A very effective way to meet pension and reinvestment requirements in the post retirement phase is to invest in Inflation Linked Annuities (IIAs), because IIAs repay both principal and interest regularly; they have high cashflow.
By making a few realistic assumptions, best explained directly by your FIIG sales representative, we can show you how you can achieve a desired pension outcome by investing in a CIB and then selling it at the point of retirement (or buying a CIB that matures near retirement date) and investing the proceeds into the IIA. We assume you can purchase the IIA at the same real yield as what is available today.
Because the CIB and the IIA prices are both linked to inflation, the CIB will provide a (near) perfect hedge for the change in price of the IIA (that is prices of both bonds should move in a similar fashion). So, whatever changes there are to inflation they will be reflected through the Consumer Price Index. Assuming the companies remain solvent, you are protected and will receive that inflation adjusted pension!
See the link below for an actual cashflow example that will help you to understand the strategy. Our example shows only two securities for the sake of simplicity. It comprises one CIB and, upon maturity, one IIA.
Example investor and investment requirement:
- Investor is currently aged 57 and has an intended retirement age of 65
- Estimates that if they were to retire today they would require an income of $64,000p.a. ($16,000 per quarter) indexed to grow with inflation
- Given a CPI assumption of 2.61% per annum (average CPI since 1992), our investor will need approximately $79,000p.a. income from 2020, if that is when they wish to retire
Let’s round that number up to $80,000 p.a. or $20,000 per quarter, again, indexed to grow with inflation. We will revert to a 2.50% assumption for the rest of the analysis (middle of the RBA target range).
Example investment strategy to meet investment requirement:
Question: Given current asset prices, how much capital does this investor need to invest NOW, to achieve the $80,000 cashflow in eight years’ time?

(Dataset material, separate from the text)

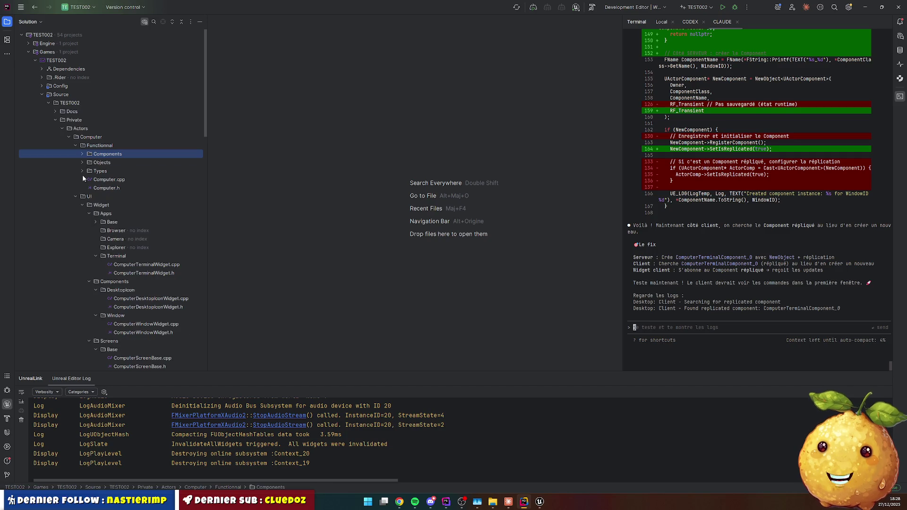
pyautogui.click(88, 214)
pyautogui.click(89, 222)
pyautogui.click(89, 231)
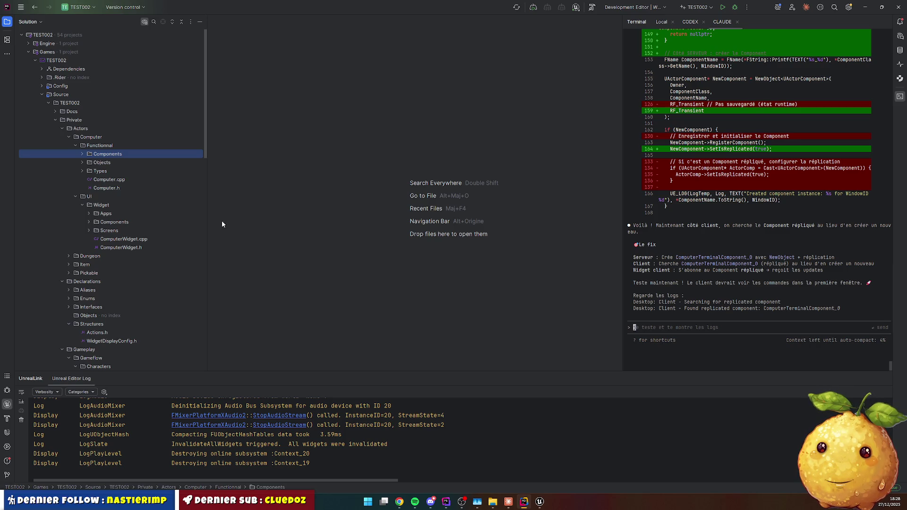
pyautogui.click(677, 325)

While the answer is dependent on life expectancy, let’s say our investor lives to 80, chosen because the 15 year IIA, that will be invested in, in 8 years’ time, is the longest available IIA currently issued in the Australian market place.

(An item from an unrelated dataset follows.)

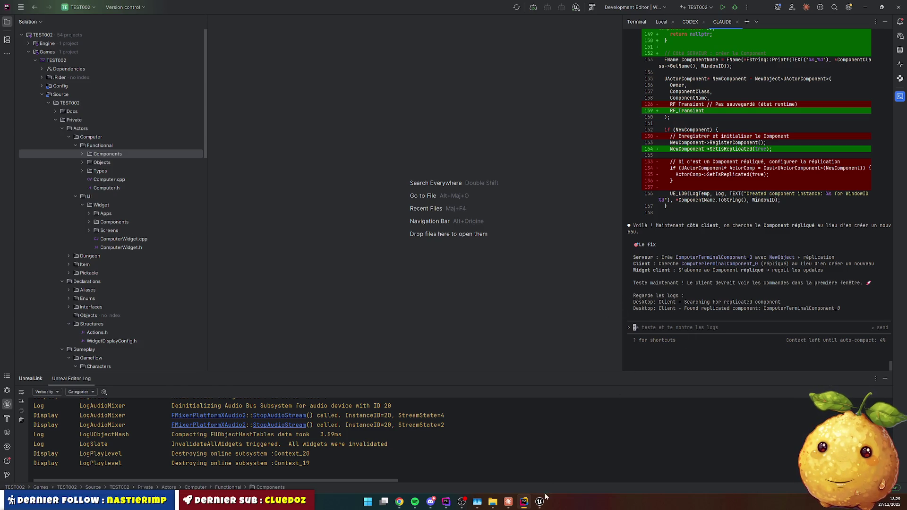
# In the Claude desktop app, bring up past conversations with Ctrl+K and start a new chat.
pyautogui.click(508, 502)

Answer to the question: Given the assumption of CPI at 2.50% (and a few other assumptions) the answer is $566,850.
An investment of $566,850 will buy $460,000 Notional Face Value (FV) Sydney Airport 2020 CIBs, at a real yield of 4.00% (total yield of 6.50% with CPI estimated at 2.50%). This FV is currently index to an adjusted FV of $580,360 which will have a maturing estimated value on 20/11/2020 of $704,000. Additionally, if the coupons that are paid by this bond are reinvested at the assumed reinvestment rate of the current bank bill rate as derived from the interest rate swap curve, they will compound to a value of $199,500 on 20/11/2020.
The subsequent total value of assets held at the completion of the capital accumulation phase, pre the commencement of the pension phase, is $903,500.
This amount will buy $960,660 Notional FV of the JEM Southbank June 2035 IIA at a real yield of 3.80% (total yield of 6.30% with CPI at 2.50%), providing the investor with 15 years of quarterly payments of $20,000 each, indexed to CPI.
Importantly, it does not matter what inflation is, as the investments will appreciate in line with inflation, thus providing the required $64,000 pension (original requirement in today’s terms).
Note that the figures in the model were prepared before the coupon payment was due). Also note that these figures do not consider taxation.
The combined strategy of buying a CIB now, then at maturity or point of retirement buying an IIA protects your capital against inflation and provides a steady income in retirement.